● **Materials provided**
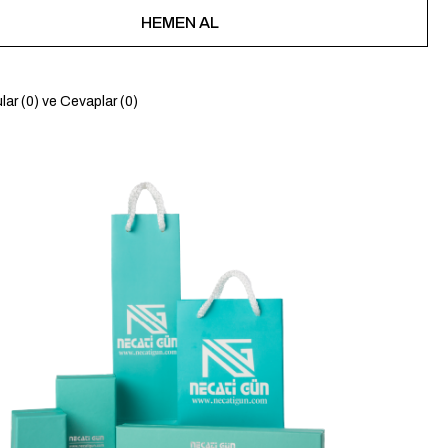
lar (0) ve Cevaplar (0)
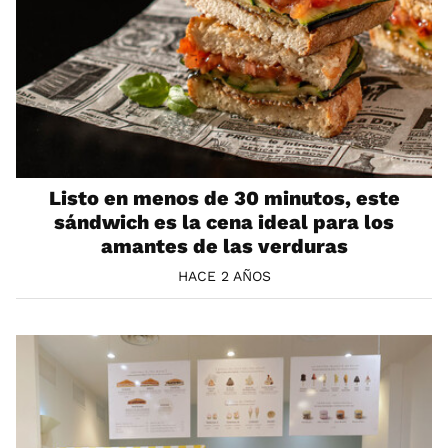
Listo en menos de 30 minutos, este
sándwich es la cena ideal para los
amantes de las verduras
HACE 2 AÑOS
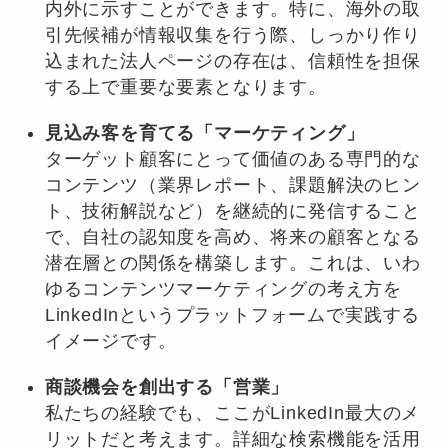
内外に示すことができます。特に、海外の取
引先候補が情報収集を行う際、しっかり作り
込まれた法人ページの存在は、信頼性を担保
する上で重要な要素となります。
見込み客を育てる「マーケティング」
ターゲット顧客にとって価値のある専門的な
コンテンツ（業界レポート、課題解決のヒン
ト、技術解説など）を継続的に発信すること
で、自社の認知度を高め、将来の顧客となる
潜在層との関係を構築します。これは、いわ
ゆるコンテンツマーケティングの考え方を
LinkedInというプラットフォームで実践する
イメージです。
商談機会を創出する「営業」
私たちの経験でも、ここがLinkedIn最大のメ
リットだと考えます。詳細な検索機能を活用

● **Task**
Return every entry above exactly as written, minus the pictures.

● **Response**
lar (0) ve Cevaplar (0)
Listo en menos de 30 minutos, este
sándwich es la cena ideal para los
amantes de las verduras
HACE 2 AÑOS
内外に示すことができます。特に、海外の取
引先候補が情報収集を行う際、しっかり作り
込まれた法人ページの存在は、信頼性を担保
する上で重要な要素となります。
見込み客を育てる「マーケティング」
ターゲット顧客にとって価値のある専門的な
コンテンツ（業界レポート、課題解決のヒン
ト、技術解説など）を継続的に発信すること
で、自社の認知度を高め、将来の顧客となる
潜在層との関係を構築します。これは、いわ
ゆるコンテンツマーケティングの考え方を
LinkedInというプラットフォームで実践する
イメージです。
商談機会を創出する「営業」
私たちの経験でも、ここがLinkedIn最大のメ
リットだと考えます。詳細な検索機能を活用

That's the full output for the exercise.